I recently read an article about how difficult Halloween can be for kids on the spectrum.  That they do not understand why they have to wear an uncomfortable costume.  How we make them wear itchy costumes and say trick or treat to someone they have never met or seen before.  We started preparing for Halloween about a month ago.  I took out two hand me down costumes.  One was Buzz Light Year, the other a Power Ranger.  Gavin wanted no part of either one.  Kept saying "No Buzz, no power nin ne!"  A week before Halloween he finally chose Buzz.  He was probably sick of hearing me ask and seeing the costumes everyday!  With some encouragement, as well as a skittle reinforcement, Gavin allowed me to put the Buzz costume on him.  He wore it trick or treating.  We even got him to repeat the words "Trick or Treat" at a few houses.  Yesterday morning I found him looking out the dining room window.  He was stimming visually out of the corner of his eye.  I attempted to redirect his stim.  I then heard him say, "Trick or Treat!".  It brought tears to my eyes, thinking he made a connection. 

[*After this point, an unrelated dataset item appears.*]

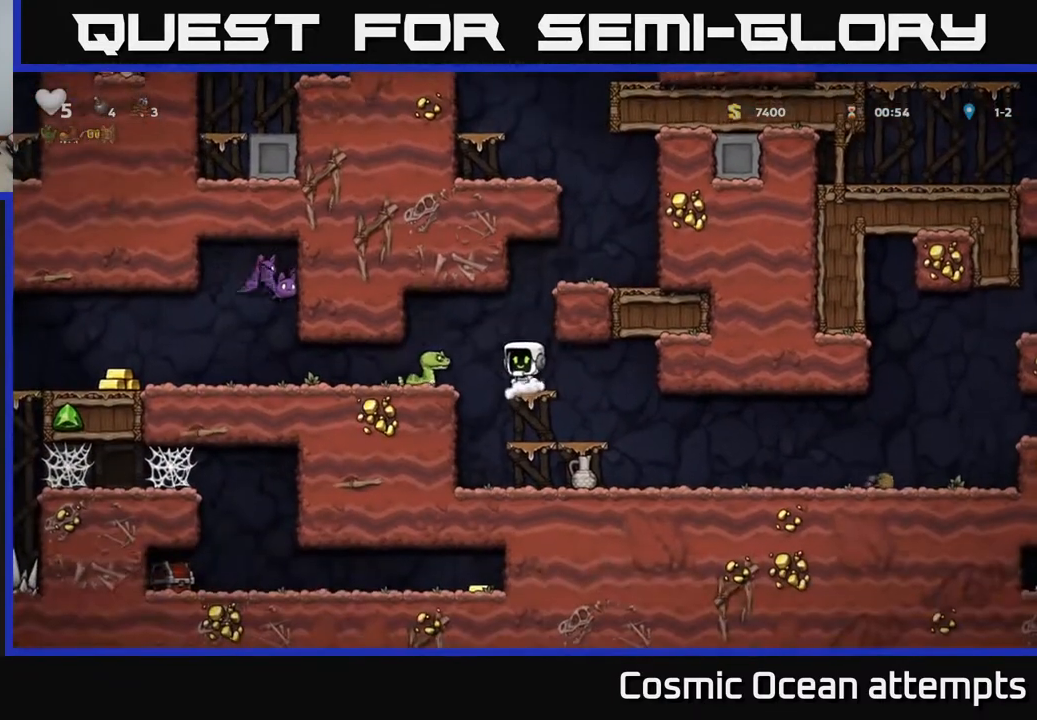
{"buttons": [], "left_stick": "center", "right_stick": "center", "events": [[50, "X", "up"], [83, "DPAD_LEFT", "up"], [300, "DPAD_LEFT", "down"], [417, "DPAD_LEFT", "up"]]}
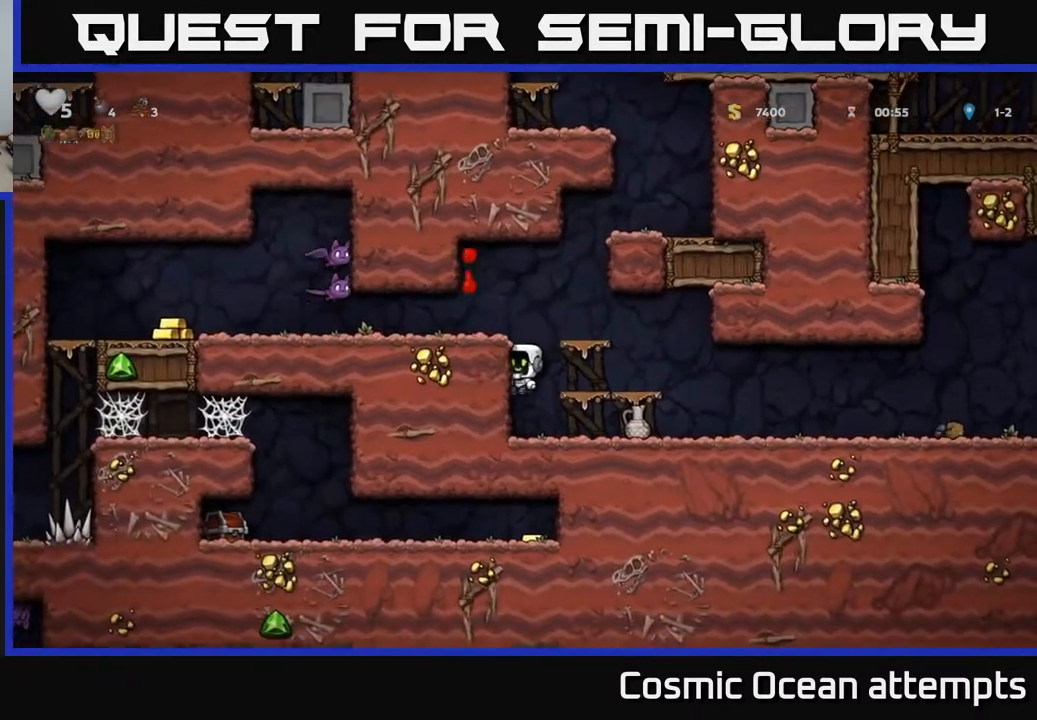
{"buttons": ["A"], "left_stick": "center", "right_stick": "center", "events": [[33, "A", "down"], [167, "DPAD_LEFT", "down"], [183, "A", "up"], [267, "DPAD_LEFT", "up"], [483, "A", "down"]]}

I have been thinking a lot lately.  The same old question comes to mind.  "WHY?"  Why me?  Why us?  Why Gavin?  I don't think I will ever have the answer to those questions.  Instead I need to change the WHY to HOW.  How can I continue to educate people about autism within the family?  How can I help people understand how autism affects the entire family?  How can I help other families with a newly diagnosed child?  HOW, HOW, HOW??

I can start with appreciating the small things.  Like when William and Landon chose to carve their jack o lanterns in honor of their little brother and the challenges he faces everyday.  When Gavin runs up to me at the end of his school day and throws his arms around me.  When the staff at my school say hello to Gavin and he is able to respond. It may not be with a hi, more with a bye.  When I have a day when I don't question and instead live in the moment and enjoy all my boys.

Lastly, if you can remember one thing from reading this blog.  Then let it be that the next time you see a mother or father struggling with their child's public behavior, please don't stare.  Instead tell them what a great job they are doing as a parent.  Each of us has our own journey to navigate through.  A smile is worth a thousand words.

Until next time............keep smiling. 

1 comment:

  1. Hey Paula. I absolutely adore working with my little PDD cherubs at the Morey, but I have always thought, "I can't imagine what it would be like to live with it 24-7". Your words of wisdom for those who have an autistic child, and do live with it 24-7, and your insight for those of us who don't, is heartwarming. You have taught me so much in the years I have worked with you, and,through your openness and sincerity, will continue to teach all whom you meet, not only about the challenges you, Gavin and your whole family face, but also the overwhelming joy this little guy brings to all of you. And that is truly a gift!! Joy and peace be yours this holiday season.. Your favorite OT.